## Your tasks
1. For the passage on tracheostomy discharge coordination, decide whether each statement agrees with it: (a) the first cohort included 22 children; (b) most readmissions in the first cohort were gastrointestinal related; (c) the study population was assessed in two cohorts. For each, answer yes or no and quote the deciding words.
2. Carry on the passage on tracheostomy discharge coordination from its final sentence.

## Reading passage
————
They evaluated the effect of such an NP on unplanned readmissions among tracheostomy/ventilator-supported children. The NP’s role was to track patients, mostly from the progressive care unit, who required a tracheostomy and ventilator and were expected to be discharged home or to a long-term care facility. The NP provided continuity for medical management and coordinated care at discharge.
“We also do not make changes for 2 weeks before discharge so that we can focus on all the other coordination that goes into getting these kids home,” Ms. Barry said.
She reviewed the patients’ electronic charts to record time to scheduled follow-up visit, days until hospital readmission, admitting diagnosis at readmission, and length of stay after readmission. With consideration for the time needed for transition into this new process, the population studied was assessed within three cohorts.
The first cohort comprised the 22 children discharged between April 2016 and March 2017, the full year before a pulmonary NP began coordinating the discharge process. These patients averaged 1.8 discharges per month with an initial follow-up of 2-12 weeks.
Just over a quarter (27%) of the first cohort were readmitted before their scheduled follow-up, ranging from 2 to 25 days after discharge. Five percent were readmitted within a week of discharge, and 27% were readmitted within a month; their average length of stay was 13 days after readmission. Most (83%) of these discharges were respiratory related while the other 17% were gastrointestinal related.
————
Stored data
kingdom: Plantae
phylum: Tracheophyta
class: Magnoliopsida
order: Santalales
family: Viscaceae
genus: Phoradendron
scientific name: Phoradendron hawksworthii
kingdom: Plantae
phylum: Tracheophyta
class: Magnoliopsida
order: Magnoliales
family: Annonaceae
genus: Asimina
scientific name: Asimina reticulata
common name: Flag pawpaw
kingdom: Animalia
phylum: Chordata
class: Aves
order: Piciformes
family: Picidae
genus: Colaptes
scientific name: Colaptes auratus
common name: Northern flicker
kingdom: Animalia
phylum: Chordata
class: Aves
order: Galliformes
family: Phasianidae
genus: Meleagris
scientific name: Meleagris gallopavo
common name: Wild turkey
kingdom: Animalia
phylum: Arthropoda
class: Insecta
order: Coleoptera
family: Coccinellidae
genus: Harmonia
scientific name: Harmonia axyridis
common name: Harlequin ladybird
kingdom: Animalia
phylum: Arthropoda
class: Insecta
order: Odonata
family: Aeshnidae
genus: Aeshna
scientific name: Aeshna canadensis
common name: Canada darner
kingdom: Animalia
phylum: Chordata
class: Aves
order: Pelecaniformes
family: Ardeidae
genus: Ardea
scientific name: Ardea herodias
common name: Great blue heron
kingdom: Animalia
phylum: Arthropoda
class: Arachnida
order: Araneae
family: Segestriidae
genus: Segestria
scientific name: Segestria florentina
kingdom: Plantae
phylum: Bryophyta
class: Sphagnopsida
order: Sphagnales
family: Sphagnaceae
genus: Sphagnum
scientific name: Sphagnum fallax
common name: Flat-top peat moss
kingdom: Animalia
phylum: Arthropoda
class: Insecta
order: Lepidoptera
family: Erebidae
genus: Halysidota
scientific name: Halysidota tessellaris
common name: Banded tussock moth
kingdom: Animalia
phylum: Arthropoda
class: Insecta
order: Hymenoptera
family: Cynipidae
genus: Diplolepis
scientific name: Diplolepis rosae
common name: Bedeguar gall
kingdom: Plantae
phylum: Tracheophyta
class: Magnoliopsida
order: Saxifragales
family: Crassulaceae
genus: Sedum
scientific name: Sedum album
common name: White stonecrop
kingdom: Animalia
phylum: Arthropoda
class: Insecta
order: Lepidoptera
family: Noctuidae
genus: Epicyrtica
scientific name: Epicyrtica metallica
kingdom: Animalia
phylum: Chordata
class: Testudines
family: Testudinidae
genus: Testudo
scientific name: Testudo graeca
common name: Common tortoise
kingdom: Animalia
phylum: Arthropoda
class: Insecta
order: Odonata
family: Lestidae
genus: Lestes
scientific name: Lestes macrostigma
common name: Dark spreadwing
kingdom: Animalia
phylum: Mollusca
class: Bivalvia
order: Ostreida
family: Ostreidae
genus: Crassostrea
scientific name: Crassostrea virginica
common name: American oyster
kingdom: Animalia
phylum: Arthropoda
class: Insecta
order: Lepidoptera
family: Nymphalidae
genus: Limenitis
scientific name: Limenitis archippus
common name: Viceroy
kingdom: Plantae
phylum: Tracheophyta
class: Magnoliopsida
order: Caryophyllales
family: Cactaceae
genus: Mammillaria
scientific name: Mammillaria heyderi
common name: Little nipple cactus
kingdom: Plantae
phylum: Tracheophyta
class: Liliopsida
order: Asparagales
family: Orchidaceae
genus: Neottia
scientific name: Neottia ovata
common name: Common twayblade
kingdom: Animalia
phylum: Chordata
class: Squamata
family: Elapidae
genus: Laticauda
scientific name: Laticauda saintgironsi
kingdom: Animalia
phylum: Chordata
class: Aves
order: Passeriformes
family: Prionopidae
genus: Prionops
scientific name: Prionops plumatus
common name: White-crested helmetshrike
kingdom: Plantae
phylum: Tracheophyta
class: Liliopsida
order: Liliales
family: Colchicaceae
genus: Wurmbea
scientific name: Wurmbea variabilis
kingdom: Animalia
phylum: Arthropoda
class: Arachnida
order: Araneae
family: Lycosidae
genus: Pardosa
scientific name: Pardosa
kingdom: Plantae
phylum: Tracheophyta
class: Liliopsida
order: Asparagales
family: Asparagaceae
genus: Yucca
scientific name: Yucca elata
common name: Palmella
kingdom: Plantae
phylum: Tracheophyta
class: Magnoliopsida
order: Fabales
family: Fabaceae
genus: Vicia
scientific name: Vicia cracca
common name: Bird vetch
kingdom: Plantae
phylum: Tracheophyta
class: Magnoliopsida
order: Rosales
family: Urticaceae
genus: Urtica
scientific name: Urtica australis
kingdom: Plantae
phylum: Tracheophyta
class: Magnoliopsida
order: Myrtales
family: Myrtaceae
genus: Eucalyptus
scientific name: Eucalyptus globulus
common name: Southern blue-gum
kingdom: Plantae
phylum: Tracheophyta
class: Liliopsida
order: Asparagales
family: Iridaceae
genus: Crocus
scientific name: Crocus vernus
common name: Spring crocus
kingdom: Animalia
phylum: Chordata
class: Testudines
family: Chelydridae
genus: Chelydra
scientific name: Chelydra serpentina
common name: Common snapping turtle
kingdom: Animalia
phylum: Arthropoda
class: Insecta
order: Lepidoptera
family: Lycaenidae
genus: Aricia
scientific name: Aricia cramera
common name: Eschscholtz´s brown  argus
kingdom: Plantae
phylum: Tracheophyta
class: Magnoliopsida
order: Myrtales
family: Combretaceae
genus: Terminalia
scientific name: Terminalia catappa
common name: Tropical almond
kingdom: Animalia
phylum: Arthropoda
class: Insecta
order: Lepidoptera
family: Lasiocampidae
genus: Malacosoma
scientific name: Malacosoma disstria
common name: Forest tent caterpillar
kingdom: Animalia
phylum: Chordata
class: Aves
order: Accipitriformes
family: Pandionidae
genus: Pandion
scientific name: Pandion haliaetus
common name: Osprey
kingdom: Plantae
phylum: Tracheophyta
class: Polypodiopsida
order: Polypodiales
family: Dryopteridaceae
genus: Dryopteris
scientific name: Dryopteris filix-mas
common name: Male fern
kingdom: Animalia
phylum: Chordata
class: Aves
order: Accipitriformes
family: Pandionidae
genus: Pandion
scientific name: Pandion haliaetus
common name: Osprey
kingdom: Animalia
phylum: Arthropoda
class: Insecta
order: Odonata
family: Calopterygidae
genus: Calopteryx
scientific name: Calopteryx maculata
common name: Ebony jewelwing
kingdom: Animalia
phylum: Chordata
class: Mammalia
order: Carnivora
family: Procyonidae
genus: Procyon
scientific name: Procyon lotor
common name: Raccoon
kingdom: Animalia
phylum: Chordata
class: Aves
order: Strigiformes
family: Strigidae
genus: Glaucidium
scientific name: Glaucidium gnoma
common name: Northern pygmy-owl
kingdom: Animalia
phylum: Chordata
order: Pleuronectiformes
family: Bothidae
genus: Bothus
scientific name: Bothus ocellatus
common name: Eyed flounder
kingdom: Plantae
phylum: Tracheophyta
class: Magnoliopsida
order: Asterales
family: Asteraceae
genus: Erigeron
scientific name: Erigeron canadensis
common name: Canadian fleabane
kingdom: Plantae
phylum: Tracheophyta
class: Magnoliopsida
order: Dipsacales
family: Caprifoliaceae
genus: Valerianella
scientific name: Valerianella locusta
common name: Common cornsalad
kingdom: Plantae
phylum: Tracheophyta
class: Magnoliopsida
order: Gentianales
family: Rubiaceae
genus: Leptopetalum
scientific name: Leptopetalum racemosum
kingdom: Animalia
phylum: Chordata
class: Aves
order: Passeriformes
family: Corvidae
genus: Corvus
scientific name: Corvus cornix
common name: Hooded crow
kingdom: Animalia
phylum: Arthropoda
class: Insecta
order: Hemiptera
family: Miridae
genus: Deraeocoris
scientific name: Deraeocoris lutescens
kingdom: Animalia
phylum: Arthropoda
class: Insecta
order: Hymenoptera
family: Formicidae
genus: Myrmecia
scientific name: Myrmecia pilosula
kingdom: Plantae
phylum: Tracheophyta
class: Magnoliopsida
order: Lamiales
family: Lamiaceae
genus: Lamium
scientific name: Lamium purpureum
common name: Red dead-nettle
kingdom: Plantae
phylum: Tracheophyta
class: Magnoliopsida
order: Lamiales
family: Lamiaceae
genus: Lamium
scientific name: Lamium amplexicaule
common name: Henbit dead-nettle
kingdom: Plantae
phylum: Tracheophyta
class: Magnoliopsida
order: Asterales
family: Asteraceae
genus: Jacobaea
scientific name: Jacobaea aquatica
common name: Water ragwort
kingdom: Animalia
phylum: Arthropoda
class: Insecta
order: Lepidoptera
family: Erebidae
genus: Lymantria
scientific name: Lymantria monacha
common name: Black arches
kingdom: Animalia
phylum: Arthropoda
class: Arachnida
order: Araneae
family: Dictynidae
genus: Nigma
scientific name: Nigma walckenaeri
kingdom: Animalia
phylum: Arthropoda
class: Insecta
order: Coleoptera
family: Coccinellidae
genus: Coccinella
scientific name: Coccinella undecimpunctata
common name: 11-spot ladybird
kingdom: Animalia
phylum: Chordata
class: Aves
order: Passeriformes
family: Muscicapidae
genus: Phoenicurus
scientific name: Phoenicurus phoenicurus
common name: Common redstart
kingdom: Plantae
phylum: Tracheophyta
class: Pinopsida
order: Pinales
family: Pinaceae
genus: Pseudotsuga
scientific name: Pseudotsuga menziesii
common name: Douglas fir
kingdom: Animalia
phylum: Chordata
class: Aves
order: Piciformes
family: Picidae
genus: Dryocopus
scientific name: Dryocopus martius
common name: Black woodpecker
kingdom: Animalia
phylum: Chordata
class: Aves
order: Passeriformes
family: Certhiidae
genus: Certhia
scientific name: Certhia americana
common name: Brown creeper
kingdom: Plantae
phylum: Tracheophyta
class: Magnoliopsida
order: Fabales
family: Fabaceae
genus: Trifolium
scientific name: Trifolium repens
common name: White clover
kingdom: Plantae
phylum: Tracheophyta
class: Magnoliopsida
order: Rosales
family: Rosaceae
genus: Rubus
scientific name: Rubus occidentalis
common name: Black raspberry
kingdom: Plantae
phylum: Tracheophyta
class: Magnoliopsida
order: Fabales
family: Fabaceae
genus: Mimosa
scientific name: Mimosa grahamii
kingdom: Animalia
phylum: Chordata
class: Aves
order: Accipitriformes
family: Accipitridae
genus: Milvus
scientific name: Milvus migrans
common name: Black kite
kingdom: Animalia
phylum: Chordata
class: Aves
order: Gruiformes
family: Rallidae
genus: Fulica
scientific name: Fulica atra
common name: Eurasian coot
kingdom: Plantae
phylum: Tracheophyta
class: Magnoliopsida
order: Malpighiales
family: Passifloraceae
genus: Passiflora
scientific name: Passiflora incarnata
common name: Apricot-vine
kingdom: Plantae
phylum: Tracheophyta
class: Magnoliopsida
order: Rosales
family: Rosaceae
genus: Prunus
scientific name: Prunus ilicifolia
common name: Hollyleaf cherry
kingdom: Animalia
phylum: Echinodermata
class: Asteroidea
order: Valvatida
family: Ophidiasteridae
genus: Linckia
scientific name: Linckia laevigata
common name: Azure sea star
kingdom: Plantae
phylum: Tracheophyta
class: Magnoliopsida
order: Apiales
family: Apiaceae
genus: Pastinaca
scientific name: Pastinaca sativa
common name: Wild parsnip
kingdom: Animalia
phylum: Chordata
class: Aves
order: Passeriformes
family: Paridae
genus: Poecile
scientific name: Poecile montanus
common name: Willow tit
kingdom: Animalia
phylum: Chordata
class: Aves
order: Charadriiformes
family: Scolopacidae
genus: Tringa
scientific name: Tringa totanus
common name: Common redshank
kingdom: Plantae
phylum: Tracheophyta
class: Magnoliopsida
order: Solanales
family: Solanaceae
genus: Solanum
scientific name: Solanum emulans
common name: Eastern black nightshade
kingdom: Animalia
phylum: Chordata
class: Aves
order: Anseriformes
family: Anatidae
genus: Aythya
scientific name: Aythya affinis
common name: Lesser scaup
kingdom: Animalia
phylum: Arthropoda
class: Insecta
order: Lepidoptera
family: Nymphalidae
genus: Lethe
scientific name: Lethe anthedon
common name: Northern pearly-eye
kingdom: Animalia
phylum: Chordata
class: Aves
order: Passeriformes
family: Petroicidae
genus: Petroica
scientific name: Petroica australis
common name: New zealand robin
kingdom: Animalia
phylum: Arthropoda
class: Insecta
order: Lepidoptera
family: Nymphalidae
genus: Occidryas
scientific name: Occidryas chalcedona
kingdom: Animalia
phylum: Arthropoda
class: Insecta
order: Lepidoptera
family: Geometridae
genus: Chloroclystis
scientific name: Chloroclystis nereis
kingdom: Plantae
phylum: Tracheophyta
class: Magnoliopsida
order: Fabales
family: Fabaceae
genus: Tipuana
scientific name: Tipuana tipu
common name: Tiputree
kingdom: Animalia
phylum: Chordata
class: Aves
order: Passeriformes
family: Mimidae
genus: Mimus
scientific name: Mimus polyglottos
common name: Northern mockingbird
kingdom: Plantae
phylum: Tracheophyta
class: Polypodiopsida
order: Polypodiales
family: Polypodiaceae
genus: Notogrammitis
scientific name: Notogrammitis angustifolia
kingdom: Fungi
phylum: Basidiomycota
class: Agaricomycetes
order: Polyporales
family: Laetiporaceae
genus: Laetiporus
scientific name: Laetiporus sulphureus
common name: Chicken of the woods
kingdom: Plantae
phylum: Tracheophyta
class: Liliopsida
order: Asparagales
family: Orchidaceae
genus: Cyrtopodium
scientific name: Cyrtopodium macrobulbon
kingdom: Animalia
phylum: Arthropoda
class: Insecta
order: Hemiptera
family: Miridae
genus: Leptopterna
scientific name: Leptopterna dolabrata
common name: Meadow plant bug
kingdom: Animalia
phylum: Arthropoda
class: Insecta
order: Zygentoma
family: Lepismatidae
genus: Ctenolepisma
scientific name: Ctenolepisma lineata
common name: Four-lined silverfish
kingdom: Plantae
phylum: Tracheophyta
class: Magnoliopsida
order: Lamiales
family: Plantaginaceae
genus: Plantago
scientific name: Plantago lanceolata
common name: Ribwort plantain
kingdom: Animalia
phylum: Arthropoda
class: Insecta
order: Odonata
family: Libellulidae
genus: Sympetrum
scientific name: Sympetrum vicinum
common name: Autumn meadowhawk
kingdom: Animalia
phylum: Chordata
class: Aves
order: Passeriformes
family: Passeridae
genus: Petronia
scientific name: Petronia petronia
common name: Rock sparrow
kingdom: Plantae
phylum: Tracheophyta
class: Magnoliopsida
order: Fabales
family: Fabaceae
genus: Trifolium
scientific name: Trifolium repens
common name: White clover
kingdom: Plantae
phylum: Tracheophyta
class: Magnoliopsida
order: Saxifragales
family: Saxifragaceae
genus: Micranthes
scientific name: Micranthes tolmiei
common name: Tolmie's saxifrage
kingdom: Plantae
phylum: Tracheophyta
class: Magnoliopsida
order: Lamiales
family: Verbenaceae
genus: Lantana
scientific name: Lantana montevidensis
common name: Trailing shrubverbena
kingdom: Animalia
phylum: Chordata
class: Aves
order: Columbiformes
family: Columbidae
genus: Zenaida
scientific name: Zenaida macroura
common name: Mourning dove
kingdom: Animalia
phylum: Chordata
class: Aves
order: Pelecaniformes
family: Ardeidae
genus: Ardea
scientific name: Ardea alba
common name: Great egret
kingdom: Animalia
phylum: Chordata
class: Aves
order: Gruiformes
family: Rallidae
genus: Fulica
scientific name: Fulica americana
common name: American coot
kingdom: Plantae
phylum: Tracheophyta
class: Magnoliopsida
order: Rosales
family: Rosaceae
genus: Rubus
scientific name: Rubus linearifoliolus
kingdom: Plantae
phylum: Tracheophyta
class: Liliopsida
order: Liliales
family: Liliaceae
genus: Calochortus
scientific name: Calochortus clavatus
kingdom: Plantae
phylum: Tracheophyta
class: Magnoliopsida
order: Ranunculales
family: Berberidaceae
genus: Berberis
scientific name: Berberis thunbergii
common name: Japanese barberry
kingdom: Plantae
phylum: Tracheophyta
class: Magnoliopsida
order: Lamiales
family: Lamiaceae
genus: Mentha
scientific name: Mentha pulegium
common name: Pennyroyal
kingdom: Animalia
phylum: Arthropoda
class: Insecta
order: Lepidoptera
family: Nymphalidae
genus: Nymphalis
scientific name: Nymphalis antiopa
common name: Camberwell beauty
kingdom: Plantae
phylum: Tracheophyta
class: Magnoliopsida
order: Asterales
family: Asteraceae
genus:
————
## Results by task
1.
(a) Yes: "The first cohort comprised the 22 children discharged between April 2016 and March 2017"
(b) No: "Most (83%) of these discharges were respiratory related while the other 17% were gastrointestinal related."
(c) No: "the population studied was assessed within three cohorts."

2.
The second cohort involved the 11 patients discharged between April 2017 and August 2017, the first 5 months after a pulmonary NP began overseeing the discharge readiness process.
“We chose 5 months because it took about 5months for me to develop my own protocols and standards of practice,” Ms. Barry explained.
An average 2.2 discharges occurred monthly with 2-8 weeks of initial postdischarge follow-up. Though nearly half these children (45%) were readmitted before their scheduled follow-up, their length of stay was shorter, an average of 11 days.
Readmission within a week after discharge occurred among 27% of the children, and 45% of them were readmitted within a month of discharge. Sixty percent of these patients were readmitted for respiratory issues, compared with 40% with GI issues.
The third cohort included all 38 patients discharged from September 2017 to August 2018, the year after a pulmonary NP had become fully established in the continuity role, with an average 3.2 discharges occurred per month. Readmission rates were considerably lower: Eighteen percent of patients were readmitted before their scheduled follow-up appointment, which ranged from 1 to 13 weeks after discharge.
Five percent were readmitted within a week of discharge, and 24% were readmitted within a month, ranging from 1 to 26 days post discharge. But length of stay was shorter still at an average of 9 days.
The reasons for readmission varied more in this cohort: While 56% were respiratory related, 22% were related to fever, and 11% were related to neurodevelopment concerns or social reasons, such as necessary involvement of social services.
Ms. Barry’s colleague, Howard B. Panitch, MD, also on the staff of CHOP, noted during the discussion that the NP’s role is invaluable in “keeping the inpatient teams honest.
“She reminds her colleagues in critical care that you can’t make that ventilator change when on your way out the door or very close to discharge.”
Ms. Barry had no disclosures. No external funding was noted.
SOURCE: Barry S et al. CHEST 2018 Oct. doi: 10.1016/j.chest.2018.08.743.
REPORTING FROM CHEST 2018
Key clinical point: Use of pulmonary NP for continuity care decreases unplanned readmissions among pediatric tracheostomy/ventilator patients.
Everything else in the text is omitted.